Egitto, nuove elezioni entro sei mesi
IL CAIRO — Sei giorni dopo aver deposto il presidente islamista Mohammed Morsi il nuovo corso egiziano garantito dai militari è finalmente riuscito a trovare un’intesa sul nome del nuovo primo ministro. Dopo i veti che avevo bloccato Mohammed el Baradei prima e Bahaa El Din dopo, si è trovato l’accordo su Hazem el Beblawi, un economista socialdemocratico che è già stato brevemente ministro nel 2011, che ha già giurato nelle mani del presidente ad interim Adly Mansour. Il premio Nobel per la pace El Baradei è stato invece nominato vicepresidente con la delega per relazioni internazionali, un nome di prestigio per un ruolo decisivo per il destino degli aiuti internazionali di America e Europa, continenti dove l’ex direttore dell’Aiea ha molti estimatori. Tirano un sospiro di sollievo gli Stati Uniti. La Casa Bianca è «cautamente incoraggiata» dalla roadmap proposta dal governo ad interim per arrivare alle prossime elezioni parlamentari e presidenziali entro sei mesi.

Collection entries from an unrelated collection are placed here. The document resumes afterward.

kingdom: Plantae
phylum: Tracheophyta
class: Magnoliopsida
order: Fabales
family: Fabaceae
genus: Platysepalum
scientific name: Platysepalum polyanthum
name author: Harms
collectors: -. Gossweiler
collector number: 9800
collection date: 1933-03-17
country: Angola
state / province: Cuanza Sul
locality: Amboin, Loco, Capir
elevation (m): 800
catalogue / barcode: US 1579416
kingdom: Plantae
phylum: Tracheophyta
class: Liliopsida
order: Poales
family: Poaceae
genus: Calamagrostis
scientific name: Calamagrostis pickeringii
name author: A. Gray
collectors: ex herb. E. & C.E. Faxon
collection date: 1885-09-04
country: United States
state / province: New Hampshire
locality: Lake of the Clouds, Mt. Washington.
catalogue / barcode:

In nome del dialogo Beblawi ha poi teso la mano alla Fratellanza, annunciando che «nessuna parte sarà esclusa» dall’esecutivo, che dovrà lavorare per «raggiungere gli obiettivi della rivoluzione egiziana, portando il paese dall’abisso attuale a una nuova fase di sicurezza e stabilità».
A far discutere è la Costituzione temporanea varata l’altra notte da Mansour che resterà in vigore per almeno sei mesi, fino alle elezioni presidenziali da convocare dopo l’insediamento del nuovo Parlamento. Il testo, che lascia poteri molto ampi al presidente e delinea le scadenze della transizione, è stato subito bocciato dalla Fratellanza. Per Essam al-Eriam, vice presidente del Partito Libertà e Giustizia, braccio politico del movimento islamista, si tratta di un «decreto costituzionale formulato da un uomo nominato dai golpisti», che «riporta il Paese alla casella di partenza». Ma critiche alla dichiarazione costituzionale sono venute anche dal movimento dei Ribelli di Tamarod che nelle prossime ore presenterà alcuni emendamenti. Il portavoce, Mahmud Badr, ha fatto filtrare i malumori del gruppo che raccoglie le forze laiche e liberali, che non ha gradito la mancata consultazione preventiva, pur riaffermando l’impegno per il successo della transizione.
A questa «delicata transizione» è stata dedicata anche la dichiarazione dell’Esercito letta ieri in diretta tv che suona come un monito alla Fratellanza. Le forze armate hanno avvertito che la Costituzione temporanea varata dal presidente ad interim deve essere rispettata da tutti e hanno messo in guardia da ogni tentativo di ostacolare la «difficile e complessa» transizione in corso nel Paese. Mentre andava in onda l’avvertimento dell’Esercito diverse migliaia di sostenitori dei Fratelli musulmani si stavano riunendo davanti alla moschea Rabaa al-Adawiya, a Nasr City, la zona teatro l’altra
mattina della strage con 54 morti e seicento feriti durante l’assalto al comando della Guardia repubblicana. E altre manifestazioni si sono svolte in altre città egiziane senza incidenti, ma non sono state certo quelle «marce di milioni di martiri» che chiedevano i leader islamisti.
Al Cairo ieri — vigilia del Ramadan che inizia all’alba di oggi in tutto il mondo arabo — la piazza degli islamisti sembrava lontana e isolata. Dopo «i dieci giorni che hanno sconvolto l’Egitto», la gente ha voglia di normalità. Lunghe le file nei negozi e nei mercati, gli ultimi acquisti per l’iftar, la cena tradizionale che al tramonto di oggi romperà il digiuno. Stanno facendo più affari i venditori di fanous, le tradizionali lanterne per il Ramadan, che non quelli che vendono le foto del generale Abdel Fattah al Sissi, il nuovo “uomo forte”, garante di questa delicata transizione. L’Egitto sembra già aver voltato pagina, ieri la Borsa ha registrato un balzo record nella speranza di una ripresa e stabilità dell’economia. Nelle casse egiziane stanno poi per arrivare 8 miliardi di dollari, generosi aiuti di Arabia saudita e degli Emirati, che scommettono su questo “nuovo corso” laico — corretto dai militari — invece che sui “fratelli”, governanti falliti del paese dei Faraoni.